Why are aircraft served or fired at airports?
Frequently, we see two firefighting rigs spraying arcs of water over an arriving or departing Flight while at an airport or on the news.
Why are certain airplanes celebrated with such great joy? In principle, the water salute is a cheerful airport tradition to honor military veterans or a senior pilot on his or her last flight before retiring. On such occasions, two firefighting rigs expel plumes of water forming an arch, and the airplane goes under it. Symbolically, this ceremony is similar to a bridal party walking under a wedding arch or the saber arch formed to honor infantry or navy officers. More often than not, however, the water salute marks the arrival of the first or last flight of an airline to an airport.

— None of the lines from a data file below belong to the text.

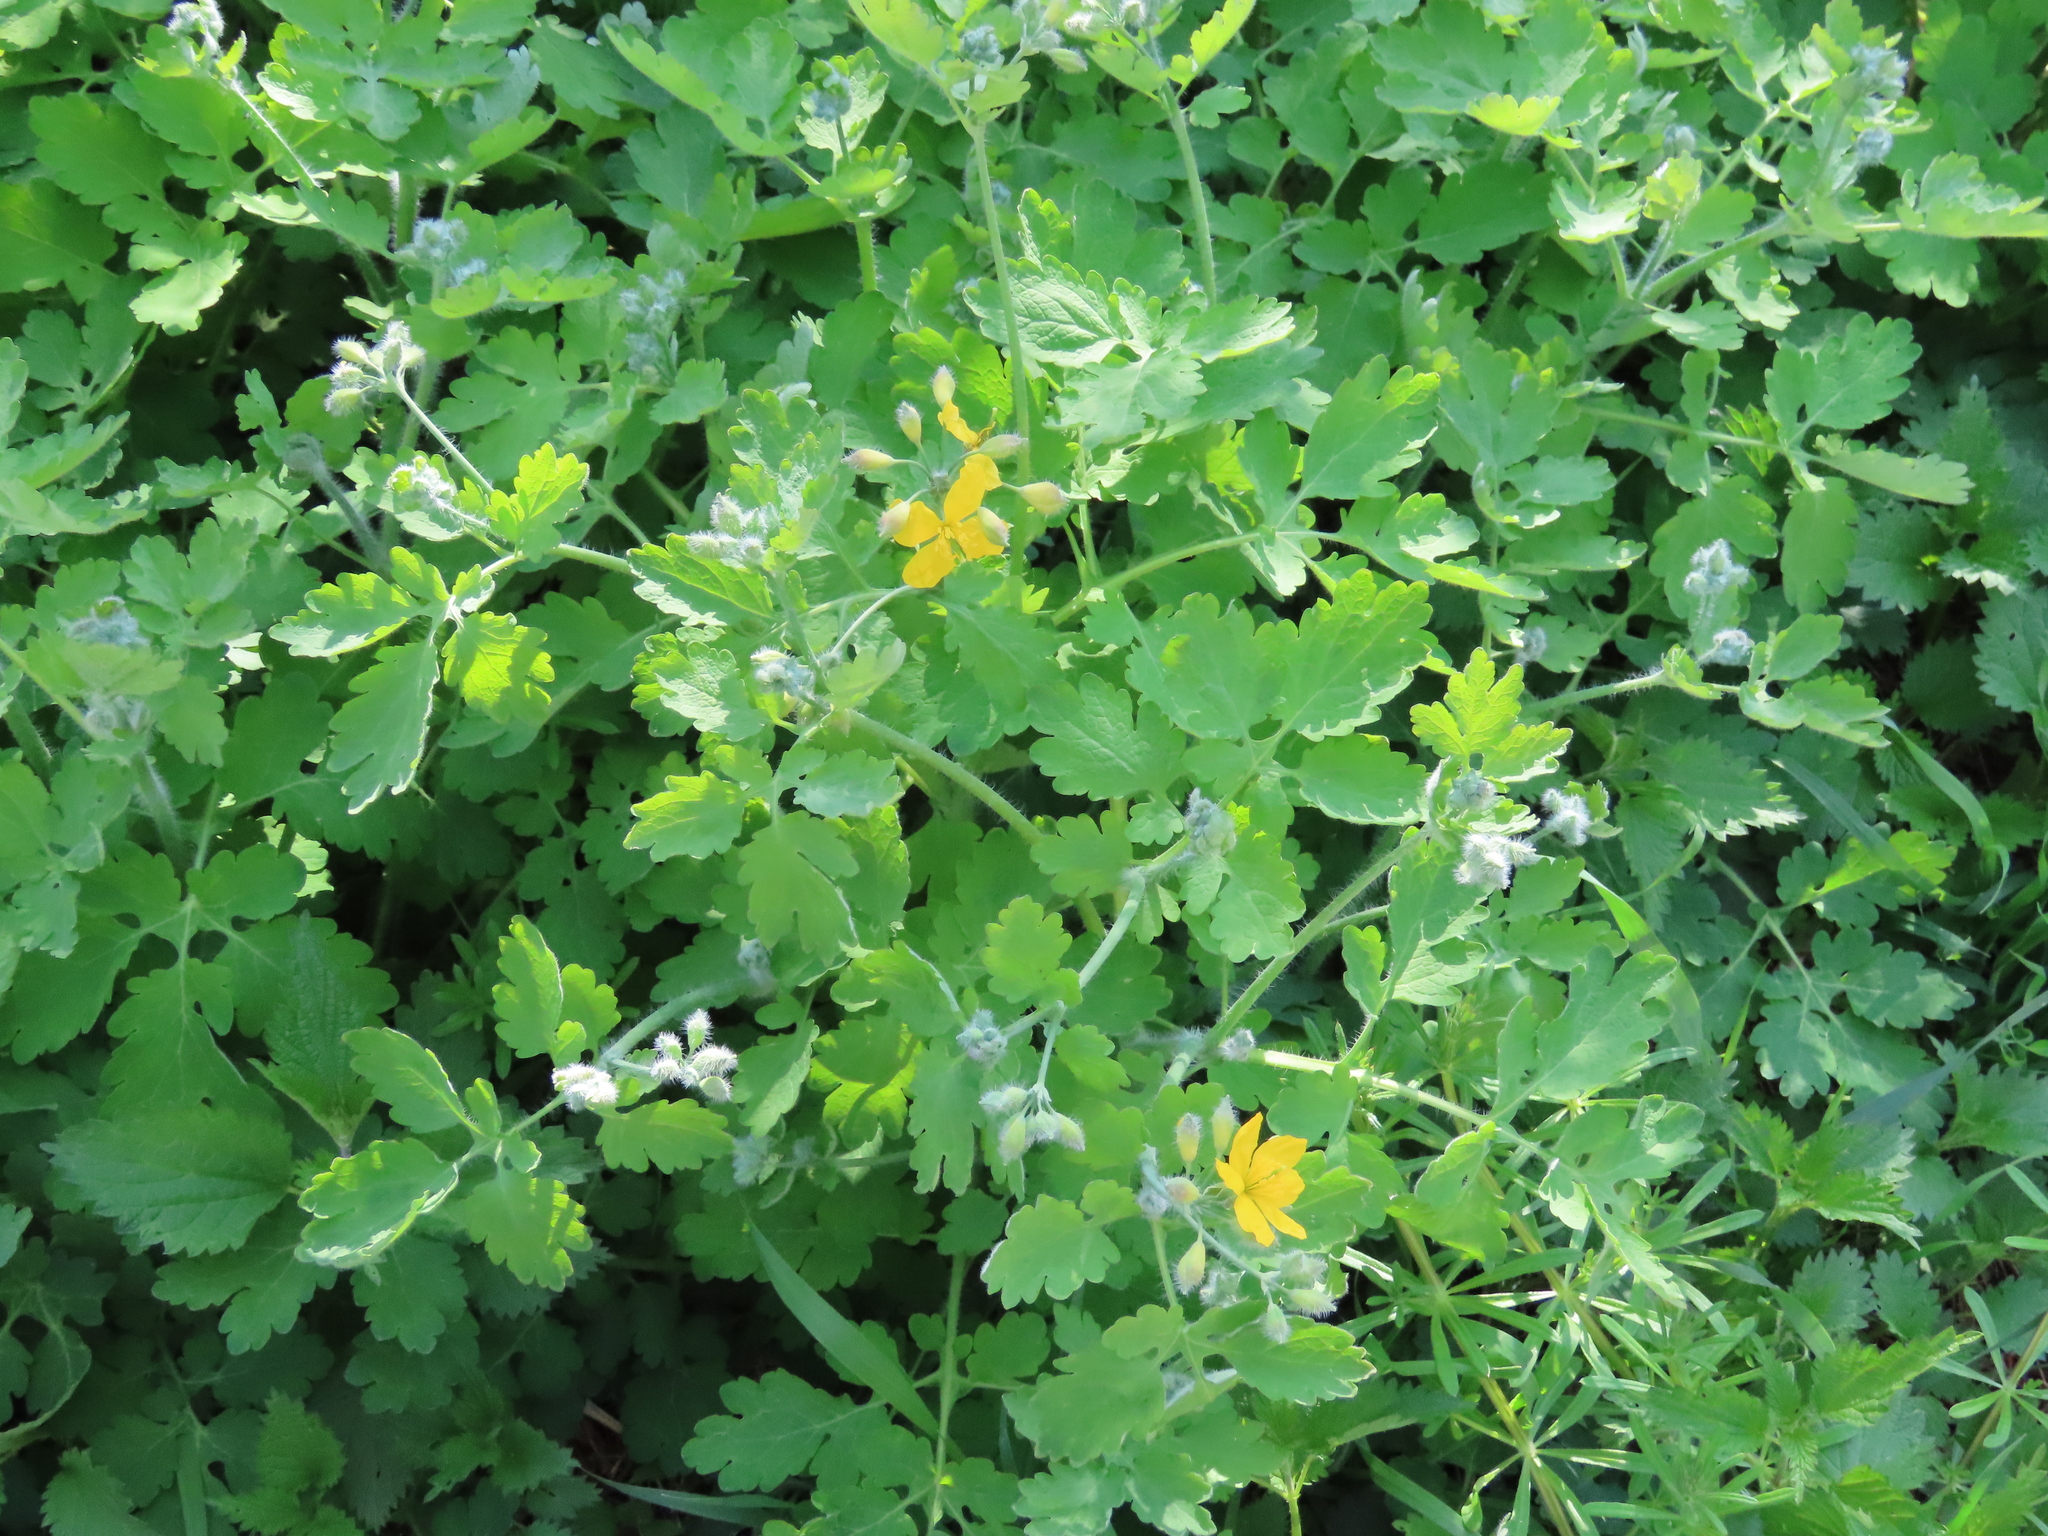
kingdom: Plantae
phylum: Tracheophyta
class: Magnoliopsida
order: Ranunculales
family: Papaveraceae
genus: Chelidonium
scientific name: Chelidonium majus
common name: Greater celandine
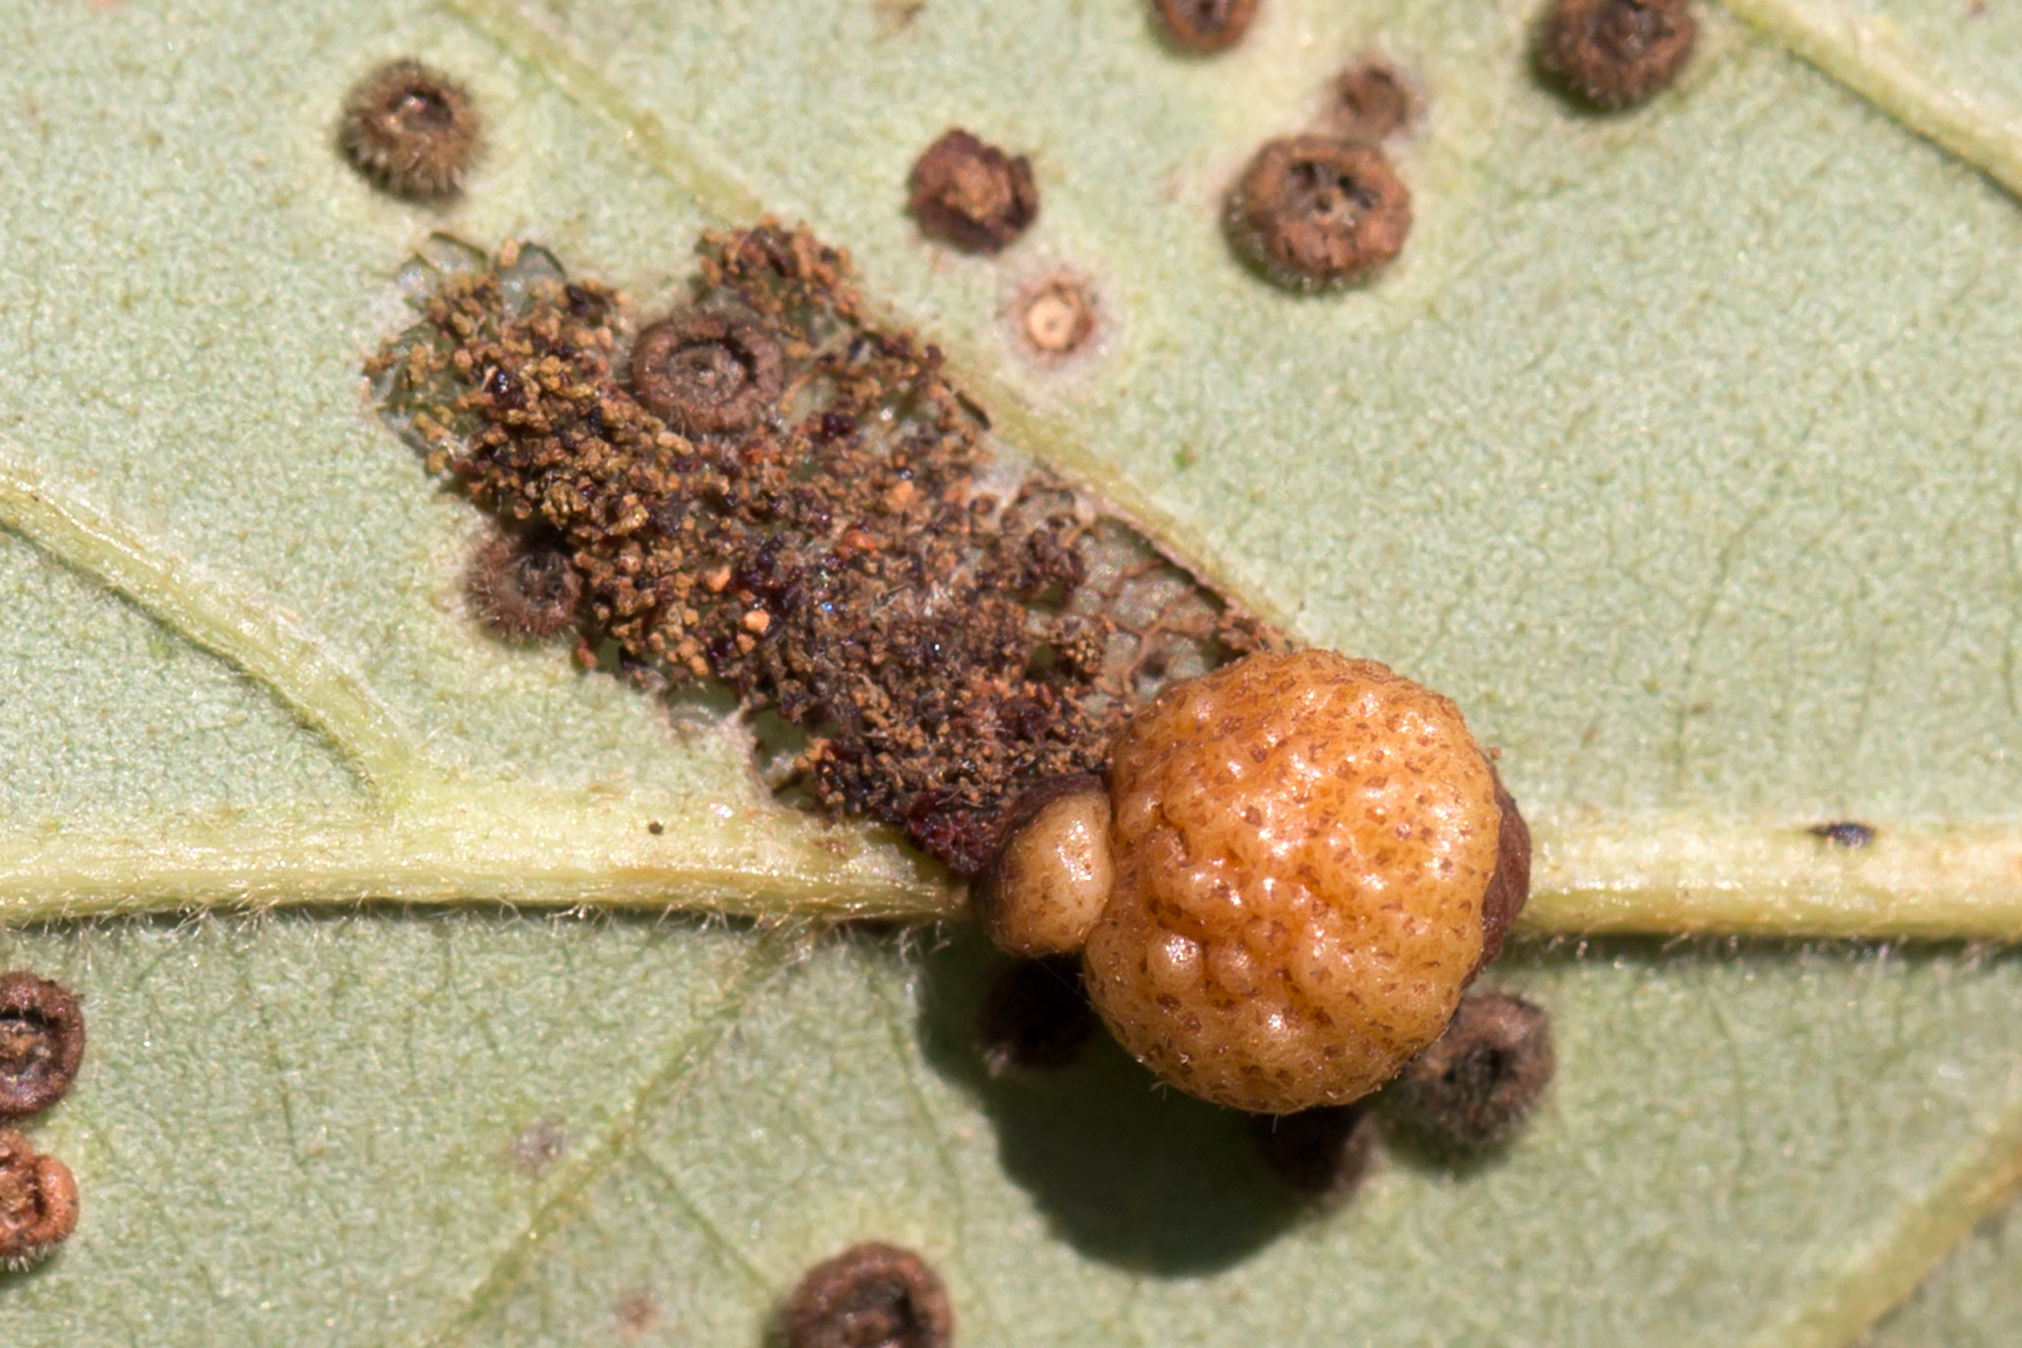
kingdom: Animalia
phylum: Arthropoda
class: Insecta
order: Hymenoptera
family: Cynipidae
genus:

It is said that this tradition – which has no practical purpose – originated between the end of the 19th and the beginning of the 20th century during the golden age of transatlantic shipping. When those colossal vessels reached port, they were welcomed with water arches from fireboats to mark their happy and safe arrival. Even though it is not clear when this tradition started, it is believed that it must have been shortly after the invention of fireboats containing powerful water cannons. Later, this ceremony extended to airports to honor senior pilots as well as the first or the last flight of an airline. For instance, on its last flight from New York to Paris, the celebrated Concorde was honored with blue, white and red colored plumes of water expelled by firefighting rigs. If you are at the airport and see an airplane going under an arch of water, don’t panic! It is just a water salute.